Catherine Mulligan, an expert at the University of Lisbon, says the plans are akin to running an “experiment on other people”.
She warns against the crypto community using “unstable or lower income nations as testbeds for these technologies”, calling the impoverished country’s plans “basically an unregulated trial”.
“It really has a massive impact if someone suddenly says to you your wages are getting paid in this massively fluctuating currency,” Mulligan says.
Maturing in 2032, Bukele’s Bitcoin bond will pay an annual coupon of 6.5pc – roughly half the amount paid on standard 10-year El Salvador bonds.
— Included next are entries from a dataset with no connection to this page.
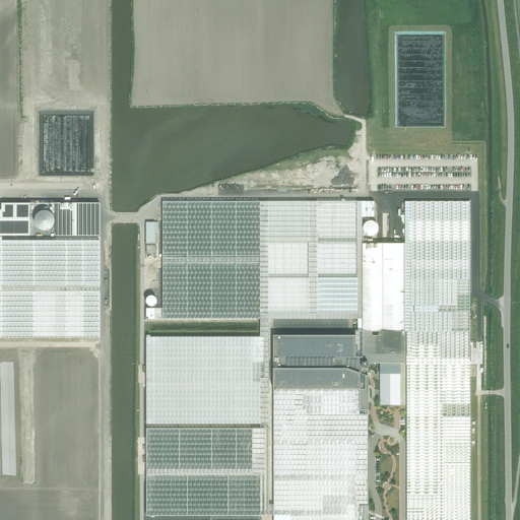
[(469,201),(405,201),(405,244),(405,332),(405,364),(405,396),(470,396),(469,201)]
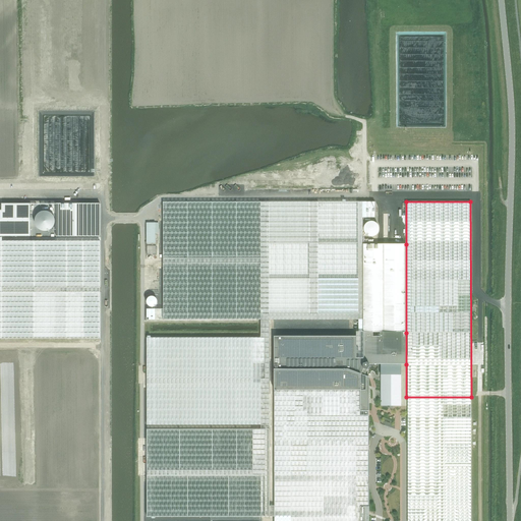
[(100,203),(56,203),(56,236),(100,236),(100,203)]
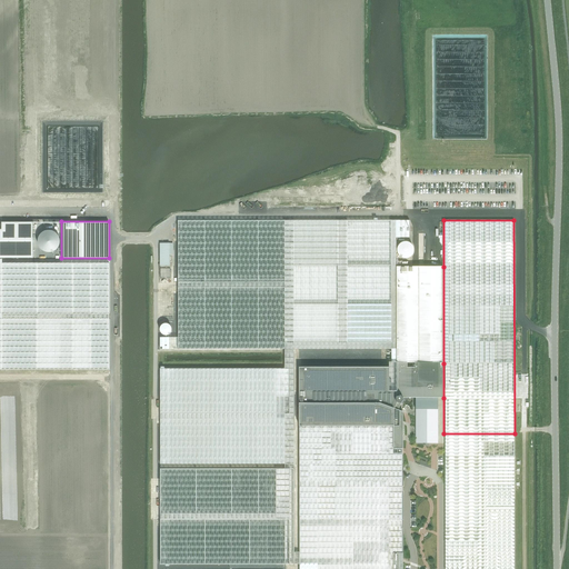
[(396,221),(178,221),(178,338),(178,349),(285,349),(293,349),(391,349),(397,349),(396,267),(396,221)]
While that level of yield is high for government debt, it may be a turn-off for the crowd of retail investors that helped power Bitcoin to record highs earlier this year and who crave chunkier gains.
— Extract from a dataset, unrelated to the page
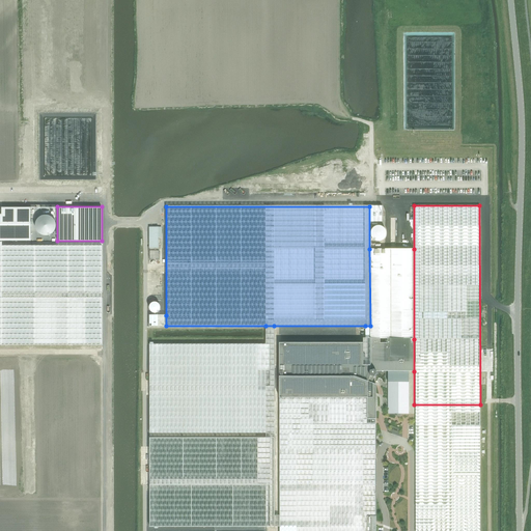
[(382,206),(369,206),(369,222),(382,222),(382,206)]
Siobham Morden, head of Latin America Fixed Income Strategy at Amherst Pierpont, says the new bond could support El Salvadoran government debt if it can extend “beyond the ‘novelty’ of the Bitcoin audience and into mainstream investors”.
But, she says, “innovative financing is not in itself a solution” to the country’s financial problems.
Bigger gains could come down the line. According to Bukele and bond sale partner Blockstream’s proposals, 50pc of the subsequent proceeds raised after the initial $500m Bitcoin investment is recovered will be returned to investors. Blockstream’s chief strategy officer Samson Mow says this could mean a top-flight yield of 146pc in the 10th year – but this is based on modelling by the Canadian company that the price of Bitcoin will have risen twenty-four-fold to $1m within the next five years.
The rest will go to the city. Bukele says this as-yet-unnamed metropolis will “include everything”: commercial and residential areas, an airport, ports, rail links and geothermal power from the Conchagua volcano. No taxes will be levied except value added tax on spending. He estimates public infrastructure for the city will cost 300,000 Bitcoins – which, when he said it, equaled about $135bn. For comparison, Saudi Arabia’s planned super-city Neom is expected to cost $500bn.
The president is hoping that being an early mover on cryptocurrencies will open the door to foreign investment, shifting El Salvador’s reputation from murder capital of the world to crypto trailblazer.
However, plans have garnered a lukewarm reception. Despite Bukele being wildly popular in the country, thousands of Salvadorans took to the streets in September to protest against making Bitcoin legal tender as businesses are forced to accept it. Meanwhile, the government’s Chivo e-wallet was also hit by technical problems.
“I would significantly doubt that Salvadorans would be using Bitcoin to buy a cup of coffee or order pizza,” says Prof Ram Gopal, a digital finance expert at Warwick Business School.
“The fact that only about 30pc of Salvadorans even have a bank account makes Bitcoin a lot more accessible to a wider population… it does not mean that there are no risks and I think the biggest risk really is the price volatility of Bitcoin.”
The cryptocurrency has soared 200pc in the last 12 months but in that time has been on a rollercoaster ride ranging from under $20,000 to almost $70,000. Such wild swings in the price could quickly feed through to the value of household savings and thus El Salvador’s economy.